Tuesday, December 21, 2010

New paintings

First, where the hell is everybody?!?! Come on People! We need posts here, besides Geoff and I, and Brandt.

So, I'm teaching Painting I this spring, so I scraped the palette, dug the solvent out of storage, and bought a few new brushes so I can start the process of endless frustration that is painting.

I'm using the same palette as my students: cad red, cad yellow, ultramarine blue, and raw umber. And titanium white. I like controlling shadow temperatures by shifting from umber to blue.

And speaking of, I painted this one first, a standard photo from the top of the Zugspitze. I entirely used umber, blue and white, and I think I still got a good range of color. I started with an underpainting wash, but used both colors, so I could control temperature from the get go. I also altered the snow so that the lightest value would be that spot just before the deep shadow, to create a focal point.



This next one had a shorter duration but was much harder. I wanted a sort of alla prima approach, so I had no underpainting, just a blue field. I have a much easier time with an identifiable form, and in dealing with just shapes of value and temperature, I get lost. The chroma is a little stronger than in the photo, I had a hard time getting it.


I plan on pumping out a few more over the break; maybe I'll post them.

3 comments:

Geoff Shupe - Concept Artist said...

These are really nice! I think they are both very successful images. How big are they?
You've really utilized 'contrast as focus' in the first one. And everything looks accurate in both.

Now, I would say that you should really spring for the coup de grace. Right now things feel safe and about 80-95% complete. Those next moves will make it or break it, but you'll learn a good lesson either way.

I suggest that the final step is 'detail as focus.'
The first one is the most realized, but it just needs that little 'oompf.' Probably some further detail to the rock around the focal point, so that it really catches your attention.
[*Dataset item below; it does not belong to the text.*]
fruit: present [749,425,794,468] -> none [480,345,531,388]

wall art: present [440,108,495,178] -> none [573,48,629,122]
Not necessarily along the entire perspective plane of where the focal point is, but just the focal point.
The second image is a little more tricky. It could maybe use a little more of a gradiated contrast in the trees right in front of the sun burst. Like, darker at the tops and bottoms of those trees, but lighter where the light is flaring around the middle.
Also an interest in detail might be best served in the snow ground-plane, to emphasis perspective if you can use level-of-detail to help create a more receding space from the POV. Right now it's just shapes that are creating the perspective. Also, I'd finish up the sky/upper branches area, just so that it doesn't read as unfinished strokes of purple.
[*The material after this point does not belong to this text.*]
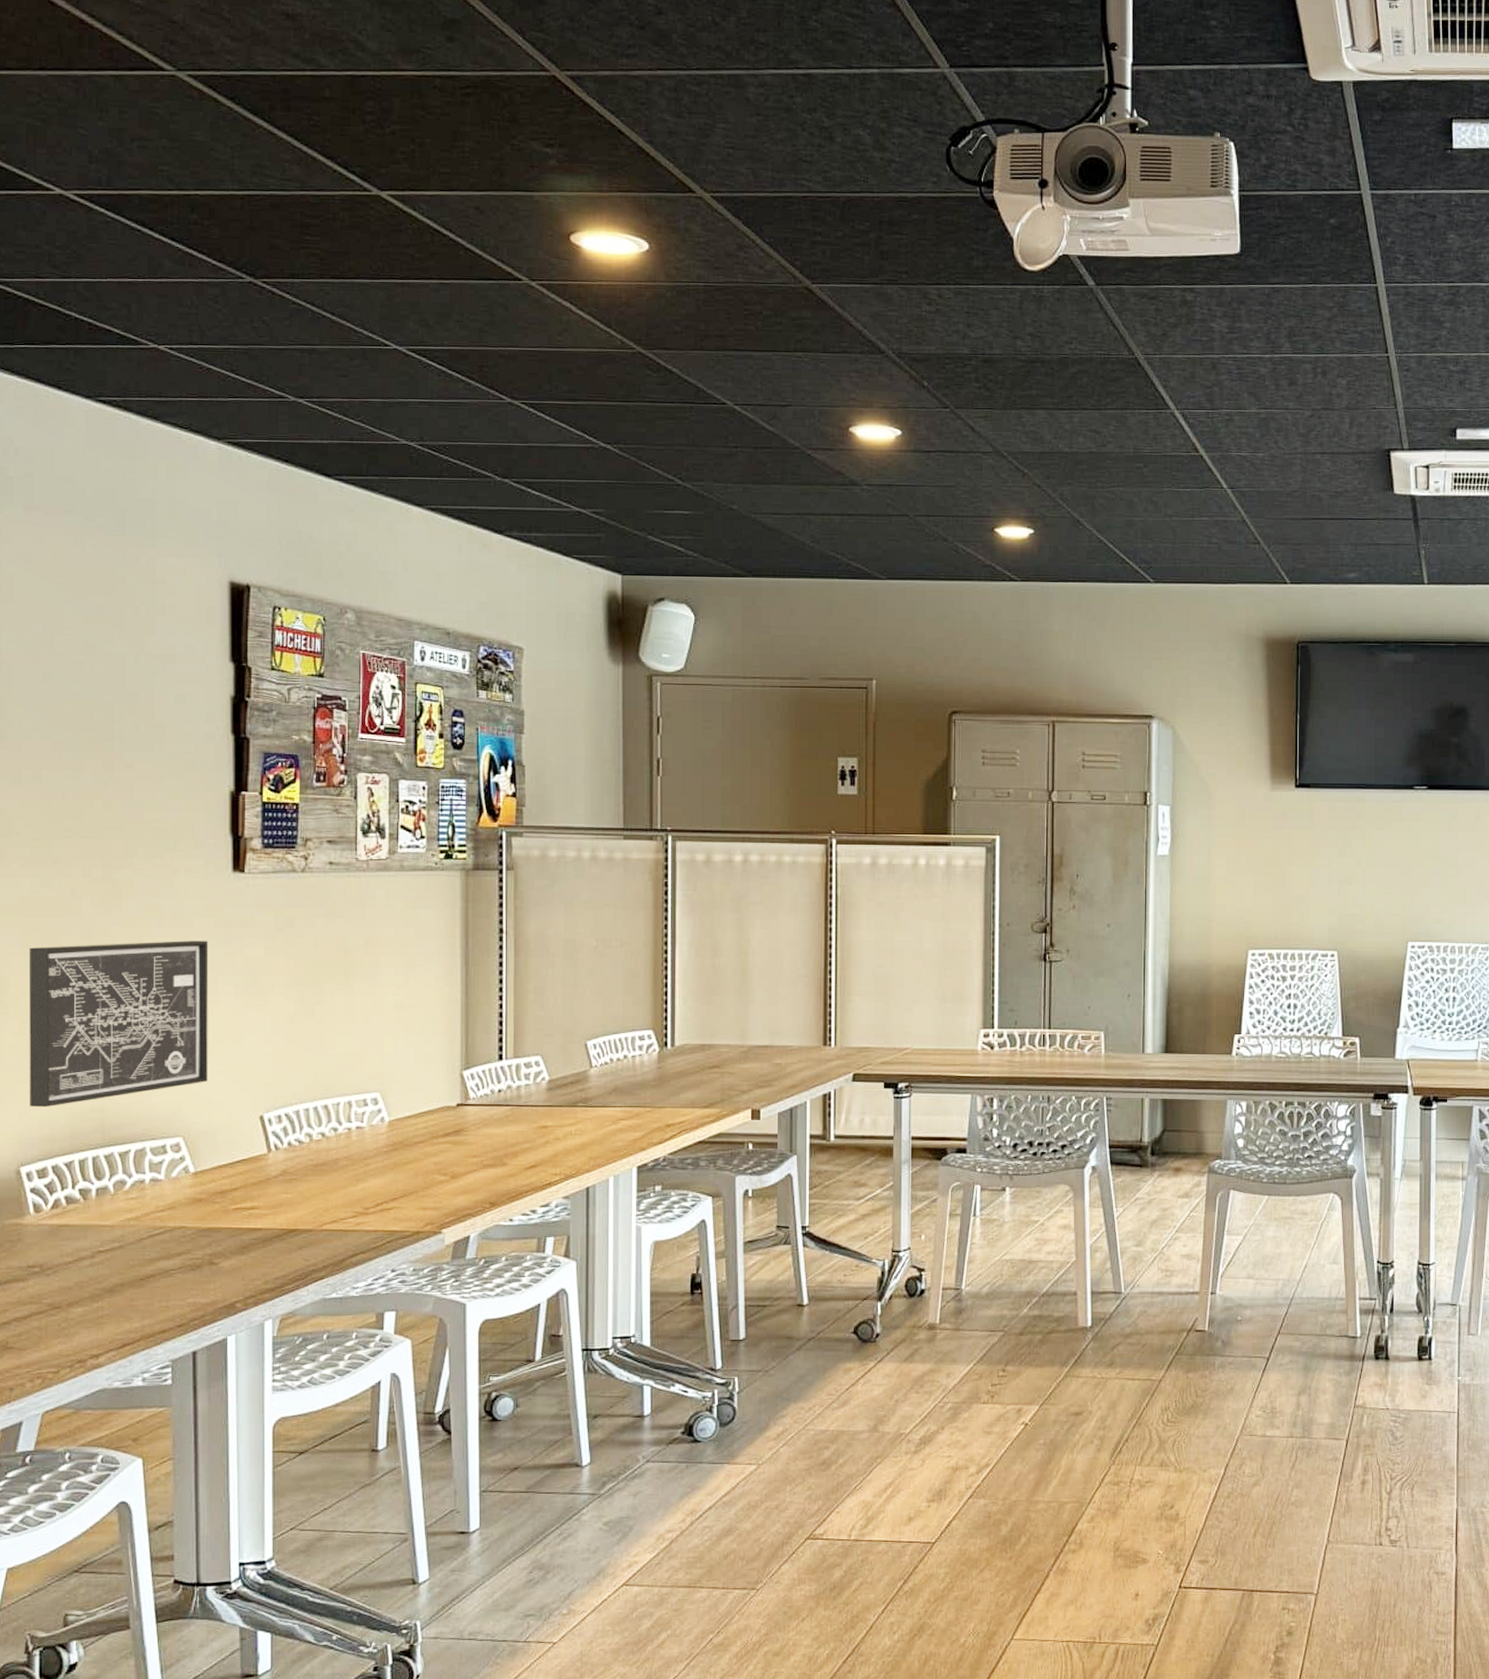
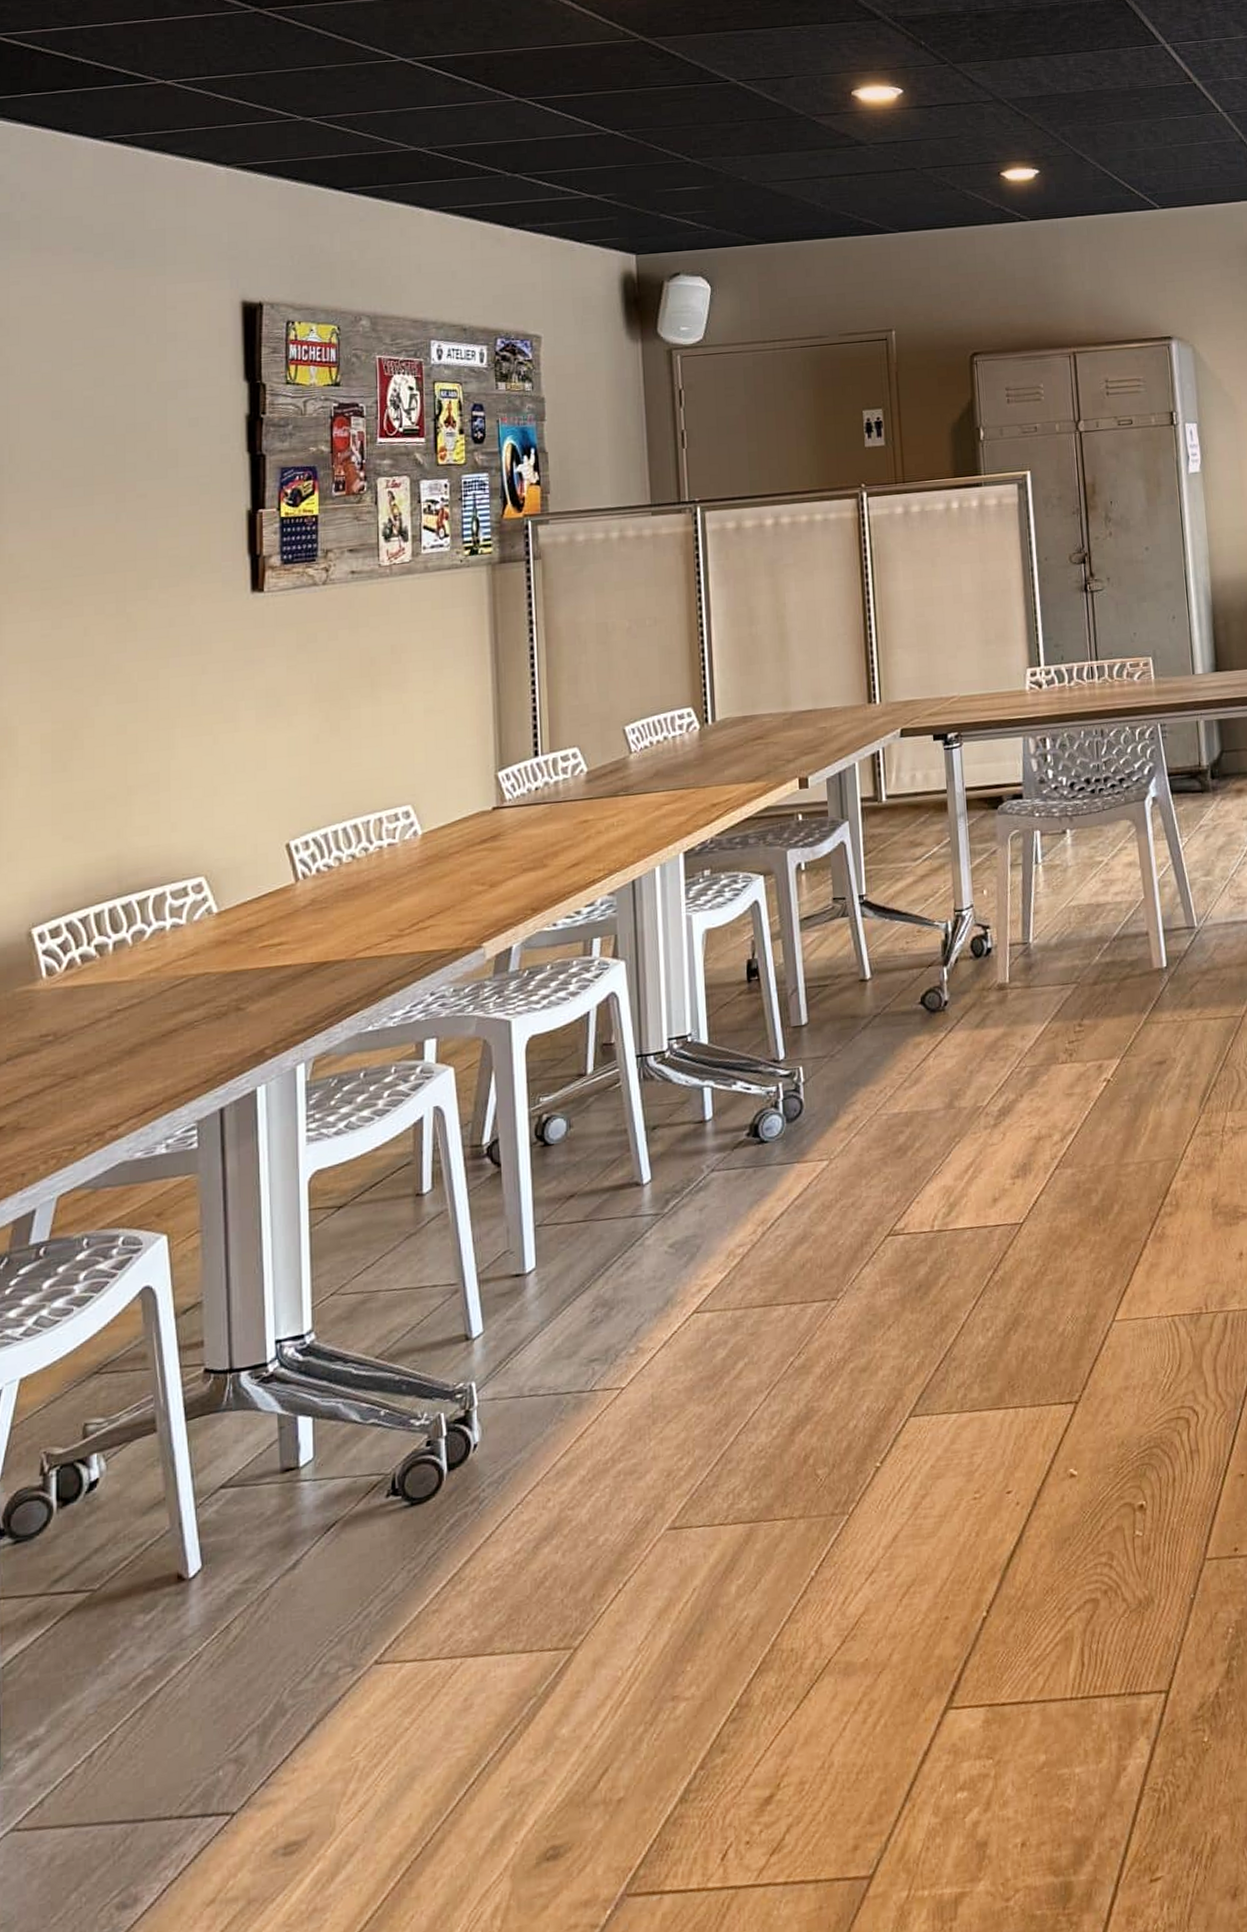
wall art: present [28,940,209,1108] -> none [39,666,230,862]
Great work! Just need to drive it home.

Vincent Cobb said...

on the mountain painting seperate the foreground from the background with a glaze, alizarin perhaps

darci bertelsen said...

i completely agree with geoff and vince about the first one. i think more detail in the closest rocks would be awesome. and we all know you can do rocks in great amounts of detail. one thing i feel i'm constantly trying to learn/remind myself is that i'm more interested if everything’s not in the same amount of focus.

on the second one i disagree with geoff, i like the lose purple marks. it's nothing i've ever seen you do. i think they look direct, confident, and painterly. i wouldn't touch the top. i don't think you need to do anything to the second one. have you ever looked at glenn deans work? he's a plein air painter, i really like his work and i've learned a lot from looking at it. i think at the very most you could sharpen the horizon line, or the bottomish of the trees, but i don't think it's necessary.